Но радоваться было рано. Вражеский снаряд все-таки достал нас, и Козлов, если следовать чкаловской терминологии, на одном честном слове дотянул до базы, где разъяренный полковник отдал приказ арестовать меня. И только находчивость Бориса Кудоярова позволила мне улизнуть от гнева командира полка.
Как и было приказано, к исходу третьих суток я продиктовал стенографистке очерк. А через несколько дней после того, как он был напечатан, позвонил Козлов и сказал, что полковник очень доволен публикацией, все написано честно, правдиво и потому сменил гнев на милость и приглашает в гости. Конечно же я прибыл. И от него услышал то, что более всего ласкает наше журналистское сердце.
— Хоть вы, корреспонденты, — усмехаясь, говорил полковник, — народ недисциплинированный, приказам не подчиняетесь, я вас люблю. Думаешь, я не понимаю, что очерк твой был бы худосочным, если бы ты не слетал с Козловым? Но войди и в мое положение: случись что — кто в ответе? Ведь мне бы голову сняли за тебя…
Наверное, полковник по-своему прав: ему своих забот и тревог хватало с лихвой, и наши планы далеко не всегда согласовывались с тем, что волновало Преображенского и других командиров. Но и на нашей стороне, на стороне военных корреспондентов, была своя правда. И мы не могли ей изменить.
До войны существовала такая организация — ЭПРОН. Она занималась подъемом затонувших кораблей. Руководил ЭПРОНом контр-адмирал Фотий Иванович Крылов — человек очень популярный в те годы. Тысячи молодых парней мечтали стать водолазами, поднимать со дна морского суда, потерпевшие крушение. И Фотий Иванович получал письма со всех концов страны с просьбой помочь осуществить мечту. Многим действительно помог и немало гордился тем.
Фотий Иванович дружил с «Комсомольской правдой», был, что называется, своим человеком в редакции. Тем не менее до весны сорок второго мне лично с ним общаться не доводилось. И встретились мы на берегу Ладожского озера.
Весна эта была для ленинградцев в полном смысле слова трагической. Уже не одна сотня тысяч людей стала жертвой голода. Резервы продуктов были столь мизерными, что каждая тонна зерна оценивалась как спасительная. И Военный совет фронта поручил Фотию Ивановичу организовать выгрузку зерна с затонувших на Ладожском озере барж. По всей вероятности, такая операция сегодня никого бы не удивила, и сообщение о ней если бы и появилось в вечерней газете, то заняло бы, очевидно, не более десяти хроникальных строк. Для ленинградцев же это была дорогая весть, равная сообщению о победной акции на фронте.
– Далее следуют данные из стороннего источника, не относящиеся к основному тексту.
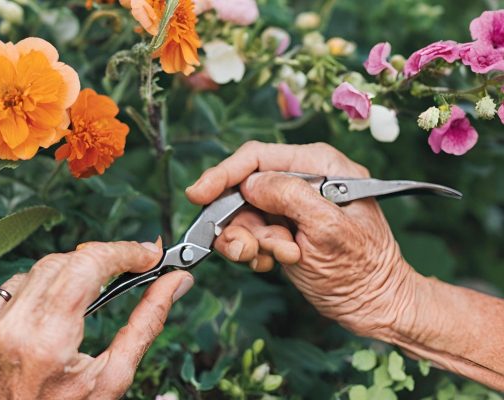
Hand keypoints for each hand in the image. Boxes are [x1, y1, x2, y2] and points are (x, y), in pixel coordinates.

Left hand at [0, 241, 193, 399]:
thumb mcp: (116, 375)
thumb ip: (148, 322)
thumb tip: (176, 282)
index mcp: (49, 341)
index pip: (87, 266)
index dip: (123, 252)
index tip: (149, 255)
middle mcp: (15, 325)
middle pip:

…Ранним утром со своим неизменным спутником по дорогам Ленинградского фронта Борисом Кудояровым и с Левой Ющенко мы прибыли к месту, где обосновался штаб Крылова. Фотий Иванович встретил нас как давних друзей. Мы узнали от него, как добывается «золотой хлеб». Он с какой-то отцовской теплотой рассказывал о водолазах, которых трудно заставить подняться наверх, потому что время, затраченное на подъем и отдых, оборачивается тоннами невыгруженного зерна. Люди готовы работать, пренебрегая всеми опасностями, нарушая нормы допустимого пребывания под водой. О себе они не думают, все их мысли о том, чтобы как можно быстрее и до зернышка выбрать груз из затонувших барж.
В моем блокноте уже накопилось столько заметок, что, пожалуй, можно было садиться за очерк. Но, как всегда, мне недоставало личных впечатлений. И я прошу Фотия Ивановича опустить меня на дно. Мой друг Борис Кудояров, как правило поддерживавший меня в таких случаях, на этот раз старательно убеждает, что делать этого не следует, что это ничем не оправданный риск и т. д. Но, к моему удивлению, контр-адмирал сказал:
— А почему бы, в самом деле, не посмотреть на водолазов там, на дне?.. Попробуем…
С помощью водолазов натягиваю на себя их робу, внимательно выслушиваю указания, как себя вести, как общаться с командным пунктом. Короче: за полчаса я прошел полный курс водолазного искусства. Определено время моего пребывания под водой — не более пятнадцати минут.
Не знаю, молодость ли тому виной, обстоятельства или что другое, но перед спуском никакого волнения я не испытывал. Только был в высшей степени счастлив, что добуду подробности и впечатления для материала.
Так я увидел водолазов в работе. Воистину они вершили сказочный подвиг. Вершили, не думая о себе. Чертовски хотелось сказать им, как они прекрасны, что каждое их усилие — спасение человеческой жизни, а возможно, и не одной. Но переговорное устройство было связано лишь с командным пунктом. Впрочем, водолазам было не до моих дифирамбов: они делали свое дело, как велело сердце, как подсказывала совесть.